Miller is also no stranger to the Oscars, winning best animated feature for Happy Feet in 2007 and being nominated three other times: for best picture and adapted screenplay with Babe in 1996 and original screenplay in 1993 for Lorenzo’s Oil.

Miller’s longtime producing partner, Doug Mitchell, shared this year’s best-picture nomination on Thursday and Miller will compete with Inarritu for best director.

The other best picture nominees are: The Revenant, The Martian, Room, Spotlight, Brooklyn, The Big Short and Bridge of Spies.

Among the best picture snubs were blockbuster Star Wars: The Force Awakens and Carol, for which Blanchett also served as executive producer.

The Force Awakens earned five nominations in technical categories.

Other Australian Fury Road nominees were: production designers Colin Gibson and Lisa Thompson; sound mixer Ben Osmo; sound editor David White; makeup and hairstyling Lesley Vanderwalt, Elka Wardega and Damian Martin; and visual effects Andrew Jackson and Dan Oliver.

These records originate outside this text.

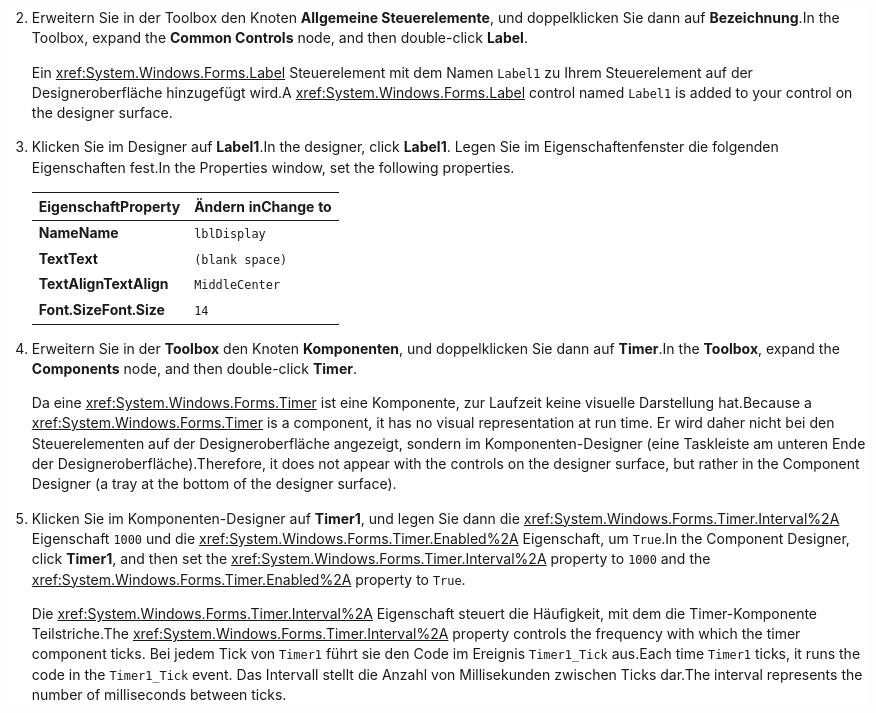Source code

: 2.  <span data-ttu-id="c20e2-132">Erweitern Sie in der Toolbox den Knoten **Allgemeine Steuerelemente**, und doppelklicken Sie dann auf **Bezeichnung**.</span><span class="sxs-lookup"><span data-stu-id="c20e2-132">In the Toolbox, expand the **Common Controls** node, and then double-click **Label**.</span></span>  
  
     <span data-ttu-id="c20e2-133">Ein <xref:System.Windows.Forms.Label> Steuerelement mit dem Namen `Label1` zu Ihrem Steuerelement auf der Designeroberfläche hinzugefügt wird.</span><span class="sxs-lookup"><span data-stu-id="c20e2-133">A <xref:System.Windows.Forms.Label> control named `Label1` is added to your control on the designer surface.</span></span>  
  
3.  <span data-ttu-id="c20e2-134">Klicken Sie im Designer auf **Label1**.</span><span class="sxs-lookup"><span data-stu-id="c20e2-134">In the designer, click **Label1**.</span></span> <span data-ttu-id="c20e2-135">Legen Sie im Eigenschaftenfenster die folgenden Eigenschaften fest.</span><span class="sxs-lookup"><span data-stu-id="c20e2-135">In the Properties window, set the following properties.</span></span>  
  
    |<span data-ttu-id="c20e2-136">Eigenschaft</span><span class="sxs-lookup"><span data-stu-id="c20e2-136">Property</span></span>|<span data-ttu-id="c20e2-137">Ändern in</span><span class="sxs-lookup"><span data-stu-id="c20e2-137">Change to</span></span>|  
    |--------------|---------------|  
    |<span data-ttu-id="c20e2-138">**Name**</span><span class="sxs-lookup"><span data-stu-id="c20e2-138">**Name**</span></span>|`lblDisplay`|  
    |<span data-ttu-id="c20e2-139">**Text**</span><span class="sxs-lookup"><span data-stu-id="c20e2-139">**Text**</span></span>|`(blank space)`|  
    |<span data-ttu-id="c20e2-140">**TextAlign**</span><span class="sxs-lookup"><span data-stu-id="c20e2-140">**TextAlign**</span></span>|`MiddleCenter`|  
    |<span data-ttu-id="c20e2-141">**Font.Size**</span><span class="sxs-lookup"><span data-stu-id="c20e2-141">**Font.Size**</span></span>|`14`|  
  
4.  <span data-ttu-id="c20e2-142">Erweitern Sie in der **Toolbox** den Knoten **Komponenten**, und doppelklicken Sie dann auf **Timer**.</span><span class="sxs-lookup"><span data-stu-id="c20e2-142">In the **Toolbox**, expand the **Components** node, and then double-click **Timer**.</span></span>  
  
     <span data-ttu-id="c20e2-143">Da eine <xref:System.Windows.Forms.Timer> ist eine Komponente, zur Laufzeit keine visuelle Darstellung hat.</span><span class="sxs-lookup"><span data-stu-id="c20e2-143">Because a <xref:System.Windows.Forms.Timer> is a component, it has no visual representation at run time.</span></span> <span data-ttu-id="c20e2-144">Er wird daher nicht bei den Steuerelementen auf der Designeroberfläche angezeigt, sondern im Komponenten-Designer (eine Taskleiste am unteren Ende der Designeroberfläche).</span><span class="sxs-lookup"><span data-stu-id="c20e2-144">Therefore, it does not appear with the controls on the designer surface, but rather in the Component Designer (a tray at the bottom of the designer surface).</span></span>  
  
5.  <span data-ttu-id="c20e2-145">Klicken Sie im Komponenten-Designer auf **Timer1**, und legen Sie dann die <xref:System.Windows.Forms.Timer.Interval%2A> Eigenschaft `1000` und die <xref:System.Windows.Forms.Timer.Enabled%2A> Eigenschaft, um `True`.</span><span class="sxs-lookup"><span data-stu-id="c20e2-145">In the Component Designer, click **Timer1**, and then set the <xref:System.Windows.Forms.Timer.Interval%2A> property to `1000` and the <xref:System.Windows.Forms.Timer.Enabled%2A> property to `True`.</span></span>  
  
     <span data-ttu-id="c20e2-146">Die <xref:System.Windows.Forms.Timer.Interval%2A> Eigenschaft steuert die Häufigkeit, mit dem die Timer-Komponente Teilstriche.</span><span class="sxs-lookup"><span data-stu-id="c20e2-146">The <xref:System.Windows.Forms.Timer.Interval%2A> property controls the frequency with which the timer component ticks.</span></span> <span data-ttu-id="c20e2-147">Bei jedem Tick von `Timer1` führt sie den Code im Ereignis `Timer1_Tick` aus.</span><span class="sxs-lookup"><span data-stu-id="c20e2-147">Each time `Timer1` ticks, it runs the code in the `Timer1_Tick` event.</span></span> <span data-ttu-id="c20e2-148">Das Intervall stellt die Anzahl von Millisekunden zwischen Ticks dar.</span><span class="sxs-lookup"><span data-stu-id="c20e2-148">The interval represents the number of milliseconds between ticks.</span></span>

Australia’s previous record for nominees was in 2002 when Baz Lurhmann’s Moulin Rouge made up most of a 13-strong Australian contingent.

“Even the cats are up running around so we might have a cup of tea and then get back to bed,” laughed Miller around 2am today, when asked about his plans for the rest of the night.

The 88th Academy Awards will be held at the Dolby Theatre in Hollywood on February 28.